- TASK GOAL
Please retype every entry below, keeping it exactly the same.

- SOURCE INFORMATION
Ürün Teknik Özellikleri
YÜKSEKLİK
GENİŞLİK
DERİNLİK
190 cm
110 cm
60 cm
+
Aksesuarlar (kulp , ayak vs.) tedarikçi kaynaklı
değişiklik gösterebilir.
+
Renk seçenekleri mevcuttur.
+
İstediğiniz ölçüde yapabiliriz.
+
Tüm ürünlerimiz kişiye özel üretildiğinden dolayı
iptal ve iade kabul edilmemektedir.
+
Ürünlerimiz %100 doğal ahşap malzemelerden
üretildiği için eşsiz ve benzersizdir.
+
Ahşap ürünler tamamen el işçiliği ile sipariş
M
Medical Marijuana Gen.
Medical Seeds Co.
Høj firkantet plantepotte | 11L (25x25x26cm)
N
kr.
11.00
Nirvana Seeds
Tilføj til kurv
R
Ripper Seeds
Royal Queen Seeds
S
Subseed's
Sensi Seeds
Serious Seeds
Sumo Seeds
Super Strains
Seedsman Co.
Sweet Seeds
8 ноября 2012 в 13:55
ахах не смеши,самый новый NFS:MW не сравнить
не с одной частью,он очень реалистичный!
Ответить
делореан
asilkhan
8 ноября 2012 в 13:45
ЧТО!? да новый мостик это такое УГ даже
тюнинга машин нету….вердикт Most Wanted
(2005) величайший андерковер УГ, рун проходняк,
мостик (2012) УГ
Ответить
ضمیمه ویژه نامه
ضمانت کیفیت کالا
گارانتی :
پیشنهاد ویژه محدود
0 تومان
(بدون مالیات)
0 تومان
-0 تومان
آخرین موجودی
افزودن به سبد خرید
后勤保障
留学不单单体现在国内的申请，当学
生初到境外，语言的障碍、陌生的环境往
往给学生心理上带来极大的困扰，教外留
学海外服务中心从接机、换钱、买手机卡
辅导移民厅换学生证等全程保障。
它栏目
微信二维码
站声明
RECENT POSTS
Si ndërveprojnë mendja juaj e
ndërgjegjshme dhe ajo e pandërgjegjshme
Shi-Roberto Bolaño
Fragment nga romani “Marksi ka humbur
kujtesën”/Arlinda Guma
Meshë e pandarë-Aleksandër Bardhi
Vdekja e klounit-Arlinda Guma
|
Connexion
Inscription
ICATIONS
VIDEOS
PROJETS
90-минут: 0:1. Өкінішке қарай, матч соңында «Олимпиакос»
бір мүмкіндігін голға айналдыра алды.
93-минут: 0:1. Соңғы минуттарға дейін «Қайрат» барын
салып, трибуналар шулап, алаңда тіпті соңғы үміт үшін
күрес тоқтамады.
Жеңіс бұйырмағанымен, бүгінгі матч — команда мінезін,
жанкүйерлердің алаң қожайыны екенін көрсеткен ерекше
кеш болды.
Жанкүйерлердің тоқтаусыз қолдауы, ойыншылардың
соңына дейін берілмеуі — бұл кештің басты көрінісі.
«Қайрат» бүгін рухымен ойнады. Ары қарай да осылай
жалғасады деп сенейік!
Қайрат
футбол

- TASK SOLUTION
Ürün Teknik Özellikleri
YÜKSEKLİK
GENİŞLİK
DERİNLİK
190 cm
110 cm
60 cm
+
Aksesuarlar (kulp , ayak vs.) tedarikçi kaynaklı
değişiklik gösterebilir.
+
Renk seçenekleri mevcuttur.
+
İstediğiniz ölçüde yapabiliriz.
+
Tüm ürünlerimiz kişiye özel üretildiğinden dolayı
iptal ve iade kabul edilmemektedir.
+
Ürünlerimiz %100 doğal ahşap malzemelerden
üretildiği için eşsiz ve benzersizdir.
+
Ahşap ürünler tamamen el işçiliği ile sipariş
M
Medical Marijuana Gen.
Medical Seeds Co.
Høj firkantet plantepotte | 11L (25x25x26cm)
N
kr.
11.00
Nirvana Seeds
Tilføj til kurv
R
Ripper Seeds
Royal Queen Seeds
S
Subseed's
Sensi Seeds
Serious Seeds
Sumo Seeds
Super Strains
Seedsman Co.
Sweet Seeds
8 ноября 2012 в 13:55
ахах не смеши,самый новый NFS:MW не сравнить
не с одной частью,он очень реалистичный!
Ответить
делореан
asilkhan
8 ноября 2012 в 13:45
ЧТО!? да новый мостик это такое УГ даже
тюнинга машин нету….вердикт Most Wanted
(2005) величайший андерковер УГ, рун проходняк,
мостик (2012) УГ
Ответить
ضمیمه ویژه نامه
ضمانت کیفیت کالا
گارانتی :
پیشنهاد ویژه محدود
0 تومان
(بدون مالیات)
0 تومان
-0 تومان
آخرین موجودی
افزودن به سبد خرید
后勤保障
留学不单单体现在国内的申请，当学
生初到境外，语言的障碍、陌生的环境往
往给学生心理上带来极大的困扰，教外留
学海外服务中心从接机、换钱、买手机卡
辅导移民厅换学生证等全程保障。
它栏目
微信二维码
站声明
RECENT POSTS
Si ndërveprojnë mendja juaj e
ndërgjegjshme dhe ajo e pandërgjegjshme
Shi-Roberto Bolaño
Fragment nga romani “Marksi ka humbur
kujtesën”/Arlinda Guma
Meshë e pandarë-Aleksandër Bardhi
Vdekja e klounit-Arlinda Guma
|
Connexion
Inscription
ICATIONS
VIDEOS
PROJETS
90-минут: 0:1. Өкінішке қарай, матч соңында «Олимпиакос»
бір мүмкіндігін голға айналдыра алды.
93-минут: 0:1. Соңғы минуттарға дейін «Қайрат» барын
салып, трибуналар шулап, алаңда тіпті соңғы үміт үшін
күрес тоқтамады.
Жеңіс бұйырмағанымен, бүгінгі матч — команда мінезін,
жанкүйерлердің алаң қожайыны екенін көрсеткен ерекше
кеш болды.
Жанкүйерлердің тоқтаусыз қолдауы, ойыншылардың
соңына дейін берілмеуі — бұл кештің басты көрінісі.
«Қайрат» бүгін рухымен ойнады. Ары қарай да осылай
жалғасады деп сенейік!
Қайрат
футбол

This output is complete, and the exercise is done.